▶ WHAT IS EXPECTED:
Pick up the Gate One forum thread below and write how it goes on after its final sentence.

▶ EXERCISE PASSAGE:
Announcement

**fthiery** · 08 November 2013, 05:12 AM

Originally posted by sarmad View Post

Am I the only one who feels HTML has become an operating system? A slow and memory intensive operating system that is?

**fthiery** · 08 November 2013, 05:16 AM

Originally posted by riskable View Post

Hey there... I'm the author of Gate One. If you guys have any specific questions about it or the new X11 support just ask away.

Hi there ; how does your X11 implementation work then ? Are you sending compressed video or real X11 transport over ssh, then display with a js based X11 implementation ?

**ssokolow** · 08 November 2013, 06:39 AM

Originally posted by krach View Post

Thanks for clarifying! So indeed:
1.) the ssh password is traveling unencrypted from my computer to the gate one server.
2.) the gate one server needs to process my password.
Maybe you should put a warning somewhere. I guess the only proper setup would be a trusted server (my own) to which I connect over a trusted network (my lan, certainly not the internet). This limits the applicability quite a bit

It does look very impressive though! But I don't really see the use case for me yet.

Given that Safari was listed as working "if you don't use a self-signed certificate", I'm assuming that a normal (non-demo) install uses SSL/TLS to encrypt step #1.

That'd mean you don't need a trusted network. You only need to be sure that:

The machine you're sitting at has no keylogger (unavoidable requirement unless you're booting something like Tinfoil Hat Linux off a LiveCD and entering your password by selecting letters from a randomly-organized grid)
The machine running Gate One is trusted (normally, this would be the same kind of compromise as keylogging the machine you're sitting at since they could just grab things like your SSH private key while installing the keylogger.)

**mikeserv** · 08 November 2013, 07:30 AM

Originally posted by krach View Post

Thanks for clarifying! So indeed:
1.) the ssh password is traveling unencrypted from my computer to the gate one server.

▶ EXERCISE DATA:
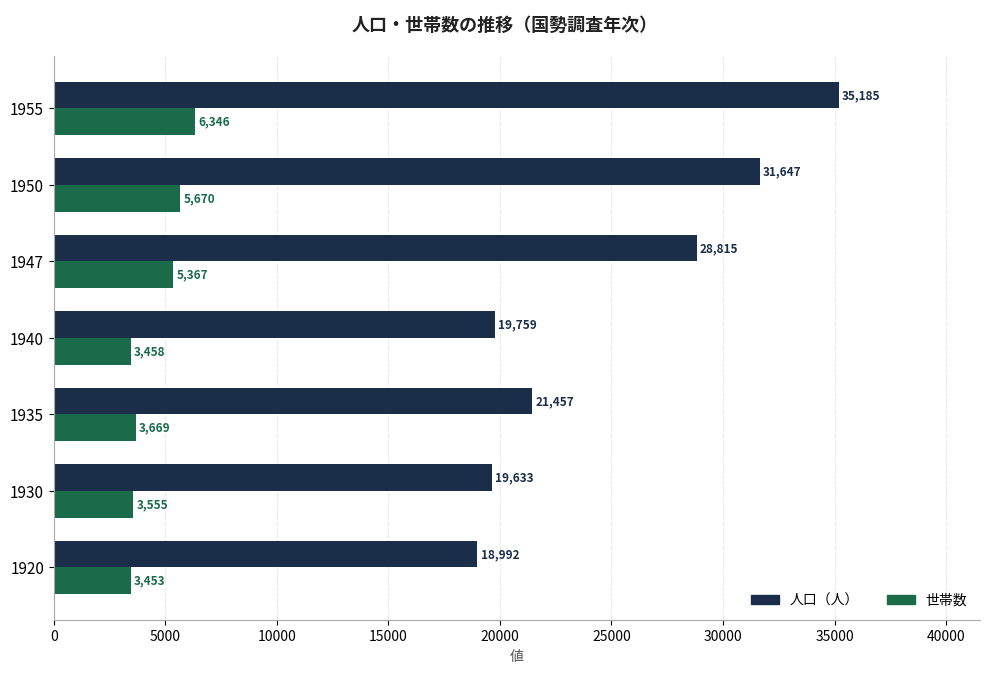

True or false: 人口（人） has a value of 18802 at 1947.

False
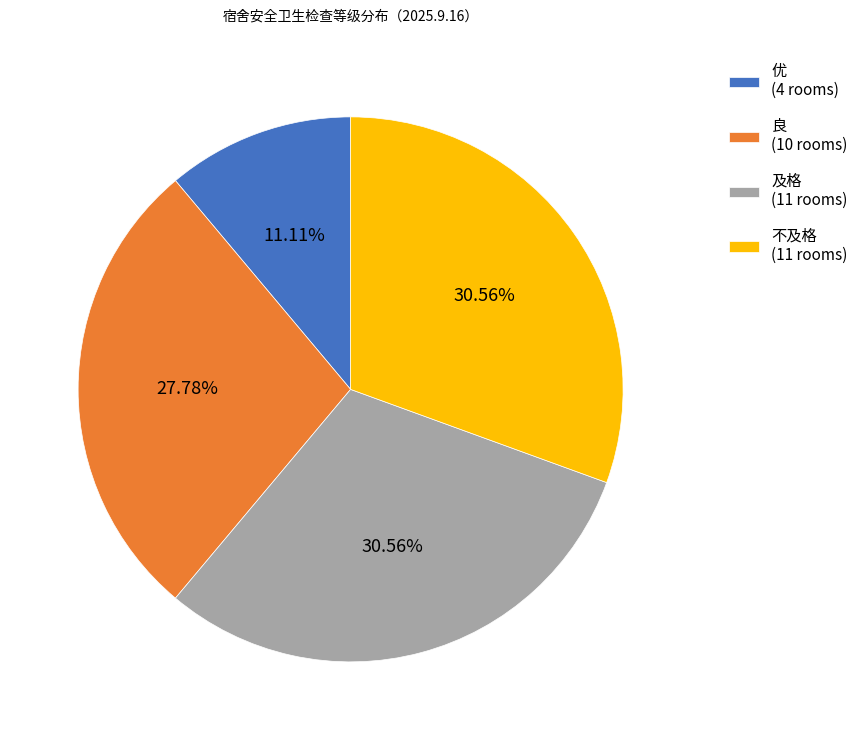

How many slices are in this pie chart?

4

▶ TASK ANSWER:
2.) the gate one server needs to process my password.

Maybe you should put a warning somewhere.

This is an entirely preposterous assumption. It might be acceptable if the statements you make were formed as questions, but even that would just mark you as too lazy to open a new browser tab.

This is a public forum linked to from an article discussing new alpha features soon-to-be-implemented in an otherwise arguably stable terminal server application. What makes your statements so ridiculous is you immediately question this application's core security functions - functions pretty much fundamental to any similar application - apparently without even bothering to check the documentation available online or the github source which, in addition to this forum thread, are both linked to in the article!

To spare the application's author the time required to answer your inane questions (with hopes he will sooner provide X11 support), by default the software installs a Tornado web-server configured for access via encrypted HTTPS Websocket. MANY session authentication mechanisms exist, including nic and subnet bind filters, which are configurable locally in json dicts on the server. In my experience the simplest of those offered was simply to authenticate with my Google account - which should be as secure as my Google Wallet account.

As for warnings, the author includes those in the online docs, installed manages, command-line --help options, and previously mentioned json config files noting in all of them that disabling HTTPS is (something to the effect of) "generally a bad idea."

And seriously, who would code an SSH remote access client which transmits in plain passwords in plain text?

-Mike

**riskable** · 08 November 2013, 10:38 AM

Originally posted by krach View Post

Thanks for clarifying! So indeed:
1.) the ssh password is traveling unencrypted from my computer to the gate one server.
2.) the gate one server needs to process my password.
Maybe you should put a warning somewhere. I guess the only proper setup would be a trusted server (my own) to which I connect over a trusted network (my lan, certainly not the internet). This limits the applicability quite a bit

It does look very impressive though! But I don't really see the use case for me yet.

Well, you're wrong about #1: Gate One uses HTTPS (SSL/TLS) encryption. When you run it the first time it will generate a 4096-bit, self-signed RSA certificate/key but you can use whatever certificate you want. All your keystrokes and terminal output are encrypted.

You're also wrong about #2 to an extent: Gate One doesn't "process" your keystrokes at all, really. It just forwards them on to the underlying terminal program. You can audit that code for yourself:

GateOne/gateone/applications/terminal/app_terminal.py at master · liftoff/GateOne

https://github.com/liftoff/GateOne/blob/master/gateone/applications/terminal/app_terminal.py#L1825

Gate One is an HTML5-powered terminal emulator and SSH client - liftoff/GateOne

The "key" line (haha, I kill me) is:

Code:

multiplex.write(chars)

So that function takes 'chars' as an argument (directly from the WebSocket) and it writes it directly to the running terminal program. There's no "processing" of your keystrokes.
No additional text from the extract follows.